Mortgage Finance Warrants Surveillance: Regulatory Frameworks Must Be Strengthened
A recent report has shed light on the need for regulators to closely monitor mortgage finance in Mauritius, particularly with regards to loan-to-value ratios and credit demand.
Mortgage Finance Risks
- Lower income housing borrowing may benefit from subsidized mortgage financing schemes and targeted marketing of mortgage financing.
- Caps on loan-to-value ratios may have a stronger impact on credit growth in high-end housing segments than in other market segments.
- Demand for large commercial property lending may be sheltered by long-term customer relationships between borrowers and lenders, accompanied by collateral.
Banking Sector Risks
The report warns that banks’ net foreign asset positions pose risks to financial stability. Specifically:
- About 30% of banks’ gross external assets represent lending abroad, with potential credit risk and foreign exchange rate risk if borrowers are unable to pay their loans.
- The need for stronger regulatory frameworks is highlighted to monitor banks’ external positions, particularly in frontier markets such as Africa.
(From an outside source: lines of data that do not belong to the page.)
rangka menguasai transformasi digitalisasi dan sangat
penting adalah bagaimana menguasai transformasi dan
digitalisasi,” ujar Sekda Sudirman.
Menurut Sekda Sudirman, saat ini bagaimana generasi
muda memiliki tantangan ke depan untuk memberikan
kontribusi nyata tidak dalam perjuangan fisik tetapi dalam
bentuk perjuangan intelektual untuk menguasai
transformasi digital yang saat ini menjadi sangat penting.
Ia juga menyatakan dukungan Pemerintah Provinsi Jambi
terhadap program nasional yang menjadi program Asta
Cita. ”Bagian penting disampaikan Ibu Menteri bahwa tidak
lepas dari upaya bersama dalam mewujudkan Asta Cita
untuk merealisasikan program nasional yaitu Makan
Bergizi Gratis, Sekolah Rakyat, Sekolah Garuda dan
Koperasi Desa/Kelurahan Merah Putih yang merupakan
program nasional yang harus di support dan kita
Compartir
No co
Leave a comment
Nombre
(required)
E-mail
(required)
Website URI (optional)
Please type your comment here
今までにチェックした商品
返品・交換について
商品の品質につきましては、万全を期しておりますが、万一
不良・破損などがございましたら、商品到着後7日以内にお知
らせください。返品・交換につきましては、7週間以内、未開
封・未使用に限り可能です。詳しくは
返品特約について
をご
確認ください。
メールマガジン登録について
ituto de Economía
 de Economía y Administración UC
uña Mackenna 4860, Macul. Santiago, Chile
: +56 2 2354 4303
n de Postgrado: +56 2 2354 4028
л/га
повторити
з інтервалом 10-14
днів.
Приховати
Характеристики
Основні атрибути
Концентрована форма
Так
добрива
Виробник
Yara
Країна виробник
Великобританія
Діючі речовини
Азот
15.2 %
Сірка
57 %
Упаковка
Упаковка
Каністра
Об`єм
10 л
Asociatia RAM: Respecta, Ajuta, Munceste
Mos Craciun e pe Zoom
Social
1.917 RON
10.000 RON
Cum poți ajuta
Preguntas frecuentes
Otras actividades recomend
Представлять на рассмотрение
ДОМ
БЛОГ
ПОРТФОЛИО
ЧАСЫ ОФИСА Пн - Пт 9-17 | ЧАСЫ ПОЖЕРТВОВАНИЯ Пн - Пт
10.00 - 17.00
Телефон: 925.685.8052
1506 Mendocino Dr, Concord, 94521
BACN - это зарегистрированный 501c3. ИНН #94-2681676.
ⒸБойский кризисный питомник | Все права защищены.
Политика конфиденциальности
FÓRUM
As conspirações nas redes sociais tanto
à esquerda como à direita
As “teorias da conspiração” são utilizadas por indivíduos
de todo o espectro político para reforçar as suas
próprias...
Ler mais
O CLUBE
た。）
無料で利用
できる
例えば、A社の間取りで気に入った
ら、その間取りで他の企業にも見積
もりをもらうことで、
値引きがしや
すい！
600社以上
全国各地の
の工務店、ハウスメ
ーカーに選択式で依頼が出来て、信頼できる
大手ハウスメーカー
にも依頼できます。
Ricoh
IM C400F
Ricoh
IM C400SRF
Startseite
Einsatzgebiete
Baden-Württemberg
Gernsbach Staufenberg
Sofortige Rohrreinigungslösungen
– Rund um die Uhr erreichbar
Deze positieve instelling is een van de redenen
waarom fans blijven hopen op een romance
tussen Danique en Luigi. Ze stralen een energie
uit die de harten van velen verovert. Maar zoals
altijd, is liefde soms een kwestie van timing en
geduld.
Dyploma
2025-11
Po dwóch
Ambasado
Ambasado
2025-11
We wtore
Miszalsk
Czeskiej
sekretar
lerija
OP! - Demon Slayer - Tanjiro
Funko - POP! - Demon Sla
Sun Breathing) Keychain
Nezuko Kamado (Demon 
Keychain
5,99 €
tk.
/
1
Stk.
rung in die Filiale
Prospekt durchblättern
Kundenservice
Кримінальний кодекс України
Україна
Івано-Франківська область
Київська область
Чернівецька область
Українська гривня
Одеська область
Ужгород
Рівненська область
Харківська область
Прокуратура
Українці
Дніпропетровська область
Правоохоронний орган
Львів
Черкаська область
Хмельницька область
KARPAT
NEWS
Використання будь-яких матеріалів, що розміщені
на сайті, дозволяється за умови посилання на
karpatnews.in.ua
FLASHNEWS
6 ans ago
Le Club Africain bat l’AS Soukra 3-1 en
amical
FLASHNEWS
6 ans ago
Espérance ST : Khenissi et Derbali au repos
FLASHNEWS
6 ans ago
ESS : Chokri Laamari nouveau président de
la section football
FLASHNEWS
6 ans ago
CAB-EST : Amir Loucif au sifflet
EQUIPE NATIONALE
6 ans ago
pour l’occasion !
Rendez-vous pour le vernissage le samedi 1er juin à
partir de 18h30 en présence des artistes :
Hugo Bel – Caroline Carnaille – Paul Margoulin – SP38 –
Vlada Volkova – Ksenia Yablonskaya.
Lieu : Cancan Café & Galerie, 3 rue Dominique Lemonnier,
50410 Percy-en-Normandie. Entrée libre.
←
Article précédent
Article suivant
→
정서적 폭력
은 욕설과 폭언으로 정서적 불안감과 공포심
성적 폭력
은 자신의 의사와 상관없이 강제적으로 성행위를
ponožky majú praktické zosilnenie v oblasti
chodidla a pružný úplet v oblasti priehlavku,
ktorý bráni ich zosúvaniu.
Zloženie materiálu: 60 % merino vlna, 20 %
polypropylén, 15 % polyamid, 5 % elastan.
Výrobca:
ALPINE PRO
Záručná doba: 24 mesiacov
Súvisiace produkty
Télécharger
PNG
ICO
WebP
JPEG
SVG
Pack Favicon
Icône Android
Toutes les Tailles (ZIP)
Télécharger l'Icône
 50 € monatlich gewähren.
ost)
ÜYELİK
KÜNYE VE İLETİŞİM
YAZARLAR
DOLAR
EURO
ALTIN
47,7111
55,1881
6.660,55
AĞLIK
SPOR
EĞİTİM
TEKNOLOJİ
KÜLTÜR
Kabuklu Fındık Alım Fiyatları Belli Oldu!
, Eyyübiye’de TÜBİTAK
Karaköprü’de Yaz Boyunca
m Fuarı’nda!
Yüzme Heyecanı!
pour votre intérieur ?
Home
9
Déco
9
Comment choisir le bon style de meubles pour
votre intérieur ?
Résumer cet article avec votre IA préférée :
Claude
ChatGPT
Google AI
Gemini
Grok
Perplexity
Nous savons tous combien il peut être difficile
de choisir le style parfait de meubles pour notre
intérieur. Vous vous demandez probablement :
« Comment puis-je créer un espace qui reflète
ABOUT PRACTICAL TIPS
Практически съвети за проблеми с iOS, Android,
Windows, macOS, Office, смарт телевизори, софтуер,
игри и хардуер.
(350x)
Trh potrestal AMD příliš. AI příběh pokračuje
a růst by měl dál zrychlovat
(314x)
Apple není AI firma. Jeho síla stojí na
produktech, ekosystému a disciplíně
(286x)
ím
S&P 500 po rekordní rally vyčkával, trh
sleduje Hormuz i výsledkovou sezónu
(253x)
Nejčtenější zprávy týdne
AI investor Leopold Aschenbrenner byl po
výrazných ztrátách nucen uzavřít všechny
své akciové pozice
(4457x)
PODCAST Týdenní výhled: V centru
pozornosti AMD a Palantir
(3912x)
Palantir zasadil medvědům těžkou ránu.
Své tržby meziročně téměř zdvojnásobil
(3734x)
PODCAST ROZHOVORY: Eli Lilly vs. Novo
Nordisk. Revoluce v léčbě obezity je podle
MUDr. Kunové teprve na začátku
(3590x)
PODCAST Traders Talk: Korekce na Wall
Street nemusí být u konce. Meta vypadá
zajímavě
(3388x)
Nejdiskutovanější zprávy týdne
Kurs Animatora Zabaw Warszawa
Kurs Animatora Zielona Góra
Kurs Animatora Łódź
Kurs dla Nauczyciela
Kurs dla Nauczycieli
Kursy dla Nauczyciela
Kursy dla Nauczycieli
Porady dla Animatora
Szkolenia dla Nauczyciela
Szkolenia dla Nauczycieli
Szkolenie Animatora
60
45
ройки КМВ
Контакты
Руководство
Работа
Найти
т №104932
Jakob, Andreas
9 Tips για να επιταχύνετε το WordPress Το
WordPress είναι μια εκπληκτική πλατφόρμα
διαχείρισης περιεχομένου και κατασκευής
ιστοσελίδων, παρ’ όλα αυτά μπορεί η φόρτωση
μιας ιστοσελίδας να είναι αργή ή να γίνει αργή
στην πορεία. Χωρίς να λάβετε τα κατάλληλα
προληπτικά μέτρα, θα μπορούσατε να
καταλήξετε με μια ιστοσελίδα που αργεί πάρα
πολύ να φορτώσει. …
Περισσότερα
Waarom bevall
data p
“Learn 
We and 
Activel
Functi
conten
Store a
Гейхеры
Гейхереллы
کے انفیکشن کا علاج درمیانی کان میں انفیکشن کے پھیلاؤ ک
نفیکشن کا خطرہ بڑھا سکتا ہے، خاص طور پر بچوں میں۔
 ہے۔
Non-Bank Financial Intermediaries Risks
The report also notes that insurance companies hold significant deposits and equity with domestic banks, posing potential risks to financial stability. While insurance deposits have historically not been volatile, regulators must remain vigilant to monitor these trends.
Concentration Risks in Banking Sector
The report warns that concentration of bank credit poses risks to financial stability, particularly if a relatively large borrower or group of connected borrowers experiences difficulty in servicing their debt. Contagion risk could be even higher if the counterparty is another bank.
Payment Systems Infrastructure
The report notes that financial system risks stemming from payment systems are contained and unchanged from earlier assessments. However:
- Regulators must continue to monitor these trends and implement cost-effective clearing systems for small value transactions.
Conclusion
Overall, the report highlights the need for regulators to closely monitor mortgage finance and banking sector risks to ensure financial stability in Mauritius. Strengthening regulatory frameworks and monitoring concentration risks will be key to mitigating potential threats to the financial system.